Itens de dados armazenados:
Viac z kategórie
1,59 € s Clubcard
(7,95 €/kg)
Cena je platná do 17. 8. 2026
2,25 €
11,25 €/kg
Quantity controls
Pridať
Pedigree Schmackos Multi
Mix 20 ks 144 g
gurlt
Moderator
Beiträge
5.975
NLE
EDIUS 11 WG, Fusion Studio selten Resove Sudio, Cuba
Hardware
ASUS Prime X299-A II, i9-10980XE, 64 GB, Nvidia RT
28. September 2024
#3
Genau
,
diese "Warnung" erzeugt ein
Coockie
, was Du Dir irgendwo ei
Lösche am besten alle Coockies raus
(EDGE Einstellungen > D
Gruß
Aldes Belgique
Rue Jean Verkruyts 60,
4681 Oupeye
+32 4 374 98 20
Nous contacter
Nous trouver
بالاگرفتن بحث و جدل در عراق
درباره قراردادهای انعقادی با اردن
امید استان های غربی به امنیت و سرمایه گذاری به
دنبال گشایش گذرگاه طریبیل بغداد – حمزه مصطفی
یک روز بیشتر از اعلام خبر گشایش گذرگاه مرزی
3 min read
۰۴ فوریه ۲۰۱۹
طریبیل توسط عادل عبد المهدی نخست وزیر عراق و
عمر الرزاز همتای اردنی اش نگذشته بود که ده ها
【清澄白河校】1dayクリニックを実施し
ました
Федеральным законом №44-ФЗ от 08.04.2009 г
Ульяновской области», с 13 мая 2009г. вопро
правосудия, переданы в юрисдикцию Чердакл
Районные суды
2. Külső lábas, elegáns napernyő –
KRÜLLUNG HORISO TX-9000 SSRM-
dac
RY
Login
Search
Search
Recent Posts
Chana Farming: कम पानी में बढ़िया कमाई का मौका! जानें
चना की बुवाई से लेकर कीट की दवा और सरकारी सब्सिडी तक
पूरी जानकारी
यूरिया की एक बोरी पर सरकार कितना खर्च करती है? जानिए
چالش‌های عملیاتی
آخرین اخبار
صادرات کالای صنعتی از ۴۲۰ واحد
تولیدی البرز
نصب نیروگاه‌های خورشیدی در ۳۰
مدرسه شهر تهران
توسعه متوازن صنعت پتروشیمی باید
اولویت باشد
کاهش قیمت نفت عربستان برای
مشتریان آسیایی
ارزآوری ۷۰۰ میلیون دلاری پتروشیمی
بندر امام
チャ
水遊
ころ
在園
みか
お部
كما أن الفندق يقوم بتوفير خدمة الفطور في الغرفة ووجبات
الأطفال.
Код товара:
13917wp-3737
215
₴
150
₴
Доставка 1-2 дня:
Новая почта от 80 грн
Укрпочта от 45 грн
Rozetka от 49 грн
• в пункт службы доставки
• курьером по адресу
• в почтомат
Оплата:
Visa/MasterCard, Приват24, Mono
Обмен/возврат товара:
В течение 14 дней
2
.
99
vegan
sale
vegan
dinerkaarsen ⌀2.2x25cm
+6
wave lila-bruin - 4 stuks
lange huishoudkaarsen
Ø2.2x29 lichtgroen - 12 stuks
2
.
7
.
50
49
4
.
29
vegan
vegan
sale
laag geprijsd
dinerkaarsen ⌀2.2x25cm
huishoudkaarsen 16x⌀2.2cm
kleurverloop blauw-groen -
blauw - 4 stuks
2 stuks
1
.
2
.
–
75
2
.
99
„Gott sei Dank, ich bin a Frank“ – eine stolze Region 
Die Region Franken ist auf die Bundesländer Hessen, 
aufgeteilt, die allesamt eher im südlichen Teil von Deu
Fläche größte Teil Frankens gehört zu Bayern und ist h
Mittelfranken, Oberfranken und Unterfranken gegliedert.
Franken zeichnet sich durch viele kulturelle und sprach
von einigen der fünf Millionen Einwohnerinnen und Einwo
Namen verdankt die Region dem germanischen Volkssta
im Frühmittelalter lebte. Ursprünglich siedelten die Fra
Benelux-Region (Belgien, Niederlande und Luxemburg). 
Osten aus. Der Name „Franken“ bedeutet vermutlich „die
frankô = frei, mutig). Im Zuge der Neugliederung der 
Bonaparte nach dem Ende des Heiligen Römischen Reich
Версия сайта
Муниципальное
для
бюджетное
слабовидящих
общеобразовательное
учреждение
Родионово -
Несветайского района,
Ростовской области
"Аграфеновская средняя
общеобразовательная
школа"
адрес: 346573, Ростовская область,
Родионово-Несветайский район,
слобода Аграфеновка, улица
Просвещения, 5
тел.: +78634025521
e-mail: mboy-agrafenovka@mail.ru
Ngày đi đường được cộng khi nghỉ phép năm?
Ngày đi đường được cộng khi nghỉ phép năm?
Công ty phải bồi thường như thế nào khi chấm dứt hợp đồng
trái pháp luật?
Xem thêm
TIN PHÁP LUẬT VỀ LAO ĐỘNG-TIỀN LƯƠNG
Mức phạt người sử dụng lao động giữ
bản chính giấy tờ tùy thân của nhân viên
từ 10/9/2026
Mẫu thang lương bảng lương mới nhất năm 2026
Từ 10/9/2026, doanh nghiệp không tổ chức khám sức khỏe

ENUNCIADO DO EXERCÍCIO: Identifique nos itens acima todas as linhas em que aparece a palavra "Родионово" e copie cada uma delas.

RESPOSTA DO EXERCÍCIO:
Родионово -
Родионово-Несветайский район,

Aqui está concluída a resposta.